# TEXT

★ ★ ★ ★ ★

Ronica had a lot of positive things going for her when she reached the Trauma Center, Dr. Vishteh explained. “She had good strength in her arms and in her unbroken leg. She could wiggle her toes. Those were good signs and made it more imperative to immediately immobilize her to prevent further damage.”
Ronica was surgically attached to a “halo,” a device that immobilizes the neck via a head ring and pins that are bolted into the skull. The ring, in turn, is attached to a vest via four posts. Then Dr. Vishteh went to work on the delicate, intricate two-stage surgery that pieced Ronica back together.
“First we approached the injury from the front to realign the vertebrae in her neck, remove the disc between C2 and C3, to perform a fusion with allograft bone and fixate with a plate,” Dr. Vishteh recalled. “In the second stage, we tackled the injury from the back of the neck, which meant Ronica had to be flipped.”
Because in a number of cases like Ronica’s, the patient’s surgery requires a posterior approach, the halo is indispensable in preventing further spinal cord injury during positioning, Dr. Vishteh stressed.
Ronica has a neat vertical scar down the back of her neck from her hairline to her collar, which is where Dr. Vishteh worked to place screws, dual rods and a crosslink to fixate from C1 to C4. He also harvested a bit of Ronica’s own hipbone to fuse the bone from the posterior side.
Dr. Vishteh noted that the posterior cranio-vertebral junction, the point where the head sits on the neck, was once a “no man’s land” for surgical instrumentation. It just wasn’t done.
“Advances in technique and instrumentation, however, now allow us to perform these kinds of surgeries,” he said. Dr. Vishteh, who has extensive experience in managing these problems, is quick to point out that in spite of these advances, a thorough anatomical knowledge of this vulnerable area is crucial to prevent devastating neurovascular injuries.
“Ronica’s second stage surgery went very well,” Dr. Vishteh said. But even though his work in the operating room was done, he stayed close to watch over Ronica.
Dr. Vishteh was just as compassionate to Ronica’s husband, she said. “Seth was a mess while I was in surgery,” Ronica said. “He was just devastated. When Dr. Vishteh came out, he asked what the odds were that I might recover. Dr. Vishteh told him there were no odds. He said I was going to be just fine. That meant everything to my husband.”

★ ★ ★ ★ ★

# LIST OF TASKS
1/ Answer from the account of Ronica's neck surgery:
(a) What device was Ronica surgically attached to in order to immobilize her neck?
(b) In the first stage of surgery, which disc was removed?
(c) Where did the bone come from for the fusion on the posterior side?
2/ Extend the account of Ronica's neck surgery with a few paragraphs that pick up after its last sentence.
The entries have no connection to the account of Ronica's neck surgery.

★ ★ ★ ★ ★

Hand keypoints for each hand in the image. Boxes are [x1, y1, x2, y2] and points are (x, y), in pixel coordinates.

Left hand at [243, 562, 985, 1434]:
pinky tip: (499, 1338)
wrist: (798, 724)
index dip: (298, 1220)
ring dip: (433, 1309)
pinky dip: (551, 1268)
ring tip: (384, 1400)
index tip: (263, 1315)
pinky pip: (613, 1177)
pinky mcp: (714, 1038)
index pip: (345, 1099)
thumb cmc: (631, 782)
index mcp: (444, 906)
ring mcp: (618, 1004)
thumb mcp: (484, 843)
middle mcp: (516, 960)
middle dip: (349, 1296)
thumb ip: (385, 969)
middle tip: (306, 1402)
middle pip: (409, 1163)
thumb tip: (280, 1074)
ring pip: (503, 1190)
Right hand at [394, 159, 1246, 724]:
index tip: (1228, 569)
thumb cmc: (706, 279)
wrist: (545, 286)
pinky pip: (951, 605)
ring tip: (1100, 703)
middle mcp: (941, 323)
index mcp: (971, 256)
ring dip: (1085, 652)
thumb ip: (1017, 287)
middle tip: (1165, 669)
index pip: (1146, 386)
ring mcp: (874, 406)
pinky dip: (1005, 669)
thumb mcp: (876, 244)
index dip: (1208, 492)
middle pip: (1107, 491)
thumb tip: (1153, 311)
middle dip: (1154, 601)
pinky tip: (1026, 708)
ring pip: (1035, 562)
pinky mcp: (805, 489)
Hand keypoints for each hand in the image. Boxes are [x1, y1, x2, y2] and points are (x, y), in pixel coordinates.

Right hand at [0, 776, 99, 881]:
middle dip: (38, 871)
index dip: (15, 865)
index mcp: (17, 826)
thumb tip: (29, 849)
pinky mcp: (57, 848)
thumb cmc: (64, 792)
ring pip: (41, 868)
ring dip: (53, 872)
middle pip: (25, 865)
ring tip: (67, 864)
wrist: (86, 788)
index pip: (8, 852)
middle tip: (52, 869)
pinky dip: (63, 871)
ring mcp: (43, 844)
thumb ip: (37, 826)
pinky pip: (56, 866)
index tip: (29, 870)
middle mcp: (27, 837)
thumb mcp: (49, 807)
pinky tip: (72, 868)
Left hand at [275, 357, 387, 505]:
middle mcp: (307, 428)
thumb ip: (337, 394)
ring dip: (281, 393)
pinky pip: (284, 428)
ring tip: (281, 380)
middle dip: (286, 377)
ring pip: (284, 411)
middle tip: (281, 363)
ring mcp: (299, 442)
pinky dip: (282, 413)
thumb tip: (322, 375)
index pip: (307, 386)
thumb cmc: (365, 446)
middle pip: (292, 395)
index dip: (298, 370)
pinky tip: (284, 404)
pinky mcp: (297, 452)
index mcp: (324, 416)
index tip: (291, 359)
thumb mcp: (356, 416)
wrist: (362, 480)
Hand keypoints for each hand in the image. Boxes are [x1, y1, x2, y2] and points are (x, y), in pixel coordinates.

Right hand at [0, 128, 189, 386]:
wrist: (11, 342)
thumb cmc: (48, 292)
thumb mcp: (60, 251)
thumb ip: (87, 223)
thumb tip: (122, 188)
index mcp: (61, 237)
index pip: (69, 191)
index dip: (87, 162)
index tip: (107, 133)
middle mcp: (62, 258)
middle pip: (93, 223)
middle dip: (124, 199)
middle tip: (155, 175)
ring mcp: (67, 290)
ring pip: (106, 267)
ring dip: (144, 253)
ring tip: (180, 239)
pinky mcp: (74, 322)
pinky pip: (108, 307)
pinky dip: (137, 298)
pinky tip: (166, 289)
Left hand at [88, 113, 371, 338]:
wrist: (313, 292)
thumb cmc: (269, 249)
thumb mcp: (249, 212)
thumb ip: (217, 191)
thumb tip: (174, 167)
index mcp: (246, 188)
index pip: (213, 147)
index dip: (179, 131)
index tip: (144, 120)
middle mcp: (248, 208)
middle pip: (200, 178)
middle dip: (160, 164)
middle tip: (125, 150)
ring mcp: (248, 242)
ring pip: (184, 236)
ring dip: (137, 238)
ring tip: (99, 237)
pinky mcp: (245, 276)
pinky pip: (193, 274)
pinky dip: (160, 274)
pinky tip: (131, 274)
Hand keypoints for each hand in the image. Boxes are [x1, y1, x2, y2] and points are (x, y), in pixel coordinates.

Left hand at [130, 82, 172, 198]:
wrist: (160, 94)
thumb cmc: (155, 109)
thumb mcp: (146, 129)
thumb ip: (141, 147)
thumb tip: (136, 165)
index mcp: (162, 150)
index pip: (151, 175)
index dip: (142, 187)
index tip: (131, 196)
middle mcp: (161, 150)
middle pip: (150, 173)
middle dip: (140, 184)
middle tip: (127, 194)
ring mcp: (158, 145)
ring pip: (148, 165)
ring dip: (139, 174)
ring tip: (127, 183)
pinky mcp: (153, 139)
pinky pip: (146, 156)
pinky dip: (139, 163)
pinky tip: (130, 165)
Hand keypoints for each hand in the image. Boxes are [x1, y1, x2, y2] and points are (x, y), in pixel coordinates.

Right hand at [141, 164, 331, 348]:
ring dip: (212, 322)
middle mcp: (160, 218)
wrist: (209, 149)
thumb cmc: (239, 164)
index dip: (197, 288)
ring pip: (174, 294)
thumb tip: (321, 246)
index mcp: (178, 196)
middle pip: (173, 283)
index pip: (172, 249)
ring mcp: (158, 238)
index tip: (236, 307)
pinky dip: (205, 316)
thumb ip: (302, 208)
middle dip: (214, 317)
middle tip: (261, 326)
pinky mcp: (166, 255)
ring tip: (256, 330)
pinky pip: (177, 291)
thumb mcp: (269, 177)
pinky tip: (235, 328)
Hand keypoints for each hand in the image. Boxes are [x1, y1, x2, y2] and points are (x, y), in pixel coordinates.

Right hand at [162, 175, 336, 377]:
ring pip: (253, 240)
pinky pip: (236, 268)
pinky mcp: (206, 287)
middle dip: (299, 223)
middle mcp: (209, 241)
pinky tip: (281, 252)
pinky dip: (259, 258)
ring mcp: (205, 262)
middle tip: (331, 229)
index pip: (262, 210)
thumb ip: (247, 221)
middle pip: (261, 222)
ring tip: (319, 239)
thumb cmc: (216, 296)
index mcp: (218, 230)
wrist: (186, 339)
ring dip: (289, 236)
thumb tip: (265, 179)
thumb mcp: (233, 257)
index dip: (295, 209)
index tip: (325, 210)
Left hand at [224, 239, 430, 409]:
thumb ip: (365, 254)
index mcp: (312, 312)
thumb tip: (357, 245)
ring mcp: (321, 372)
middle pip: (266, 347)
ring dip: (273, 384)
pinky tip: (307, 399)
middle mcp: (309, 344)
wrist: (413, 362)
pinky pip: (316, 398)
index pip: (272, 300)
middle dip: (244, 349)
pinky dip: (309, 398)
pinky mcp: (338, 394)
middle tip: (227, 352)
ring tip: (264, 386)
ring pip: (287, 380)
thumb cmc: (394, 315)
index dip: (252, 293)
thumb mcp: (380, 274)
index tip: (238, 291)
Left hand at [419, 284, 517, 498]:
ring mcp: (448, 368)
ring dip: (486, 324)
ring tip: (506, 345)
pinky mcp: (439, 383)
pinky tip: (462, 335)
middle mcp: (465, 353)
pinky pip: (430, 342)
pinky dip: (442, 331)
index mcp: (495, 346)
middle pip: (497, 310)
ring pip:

★ ★ ★ ★ ★

# EXPECTED OUTPUTS
1/
(a) A "halo."
(b) The disc between C2 and C3.
(c) Ronica's own hipbone.

2/
And it wasn’t just the doctor who was good. “I remember one day one of the nurses washed my hair for me and braided it,” Ronica said. “She treated me like more than a patient, like her own family. She was so nice. And Randy and Ella in physical therapy were so loving and supportive. Everyone was!”
Ronica was in ICU for six days and in the orthopedic unit for another five. After her neurosurgery was complete, orthopedic surgeon Dan Heller, MD, took her back to the OR to fix her leg, which has had a few complications. Her tibia, the larger of the two lower leg bones, developed an infection, which significantly slowed the healing process.
She spent three weeks in a skilled nursing facility after leaving the hospital. “It was a humbling experience,” Ronica said. “I have a family and I’m used to taking care of myself and doing for others. But I was helpless – I couldn’t wash my hair or brush my teeth. It is amazing that people are given the ability to care for others the way they cared for me.”
It’s been a long, slow recovery. But seven months after her crash, she “graduated” from her wheelchair to a walker and became able to pick up and carry little Seth, who’s getting bigger and more active by the day. “He’s got such a great disposition – he loves everyone. He’s another blessing in my life.”
Ronica looked forward to returning to work at Childhelp, a center for abused and neglected children. “They’re holding my job for me!”